To reduce capacity, foreign rivals have clamored for China to subsidize the purchase of more solar panels at home, instead of having Chinese companies rely so heavily on exports. But the government here is worried about the cost of doing so, because the price of solar power remains far higher than for coal-generated power.

The average cost of electricity from solar panels in China works out to 19 cents per kilowatt-hour, said Mr. Li. That is three times the cost of coal-fired power. But it is a marked improvement from 63 cents per kilowatt-hour for solar power four years ago.

China’s official goal is to install 10 gigawatts of solar panels a year by 2015, using 20-year contracts to guarantee payment for electricity purchased from them. If costs stay where they are now, the subsidies would be $50 billion over 20 years for every 10 gigawatts of solar power installed, based on figures supplied by Mr. Li.
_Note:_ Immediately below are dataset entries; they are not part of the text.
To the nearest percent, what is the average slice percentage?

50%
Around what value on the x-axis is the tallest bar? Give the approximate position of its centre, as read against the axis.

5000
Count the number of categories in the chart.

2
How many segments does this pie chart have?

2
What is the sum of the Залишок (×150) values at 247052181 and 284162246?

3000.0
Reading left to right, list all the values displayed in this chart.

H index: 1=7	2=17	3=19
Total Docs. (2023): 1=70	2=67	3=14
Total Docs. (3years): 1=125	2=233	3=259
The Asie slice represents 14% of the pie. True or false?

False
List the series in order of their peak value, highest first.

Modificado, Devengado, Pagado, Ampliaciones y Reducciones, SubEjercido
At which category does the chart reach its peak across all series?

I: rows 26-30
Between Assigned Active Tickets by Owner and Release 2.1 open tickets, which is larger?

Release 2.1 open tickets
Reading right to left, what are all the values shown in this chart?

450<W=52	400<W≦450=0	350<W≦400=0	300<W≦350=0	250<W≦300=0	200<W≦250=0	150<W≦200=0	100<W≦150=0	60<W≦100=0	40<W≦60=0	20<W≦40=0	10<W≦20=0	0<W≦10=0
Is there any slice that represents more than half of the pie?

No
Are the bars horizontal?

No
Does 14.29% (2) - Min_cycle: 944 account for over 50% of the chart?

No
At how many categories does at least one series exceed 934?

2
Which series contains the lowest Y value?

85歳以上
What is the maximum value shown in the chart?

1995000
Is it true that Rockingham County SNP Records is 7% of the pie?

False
Even if solar power costs fall by a third, as the government hopes, he said, “it’s big money.”
China’s government’s goal may or may not be attained, but one thing is for sure: costs are not benefits. China’s force feeding of solar energy will come at a great costs to her taxpayers and to the development of other possible alternatives, most prominently shale gas.

Alternatively, the explosive global growth of free market based Shale gas will add to the economic and financial woes of the solar and other government sponsored renewable industry.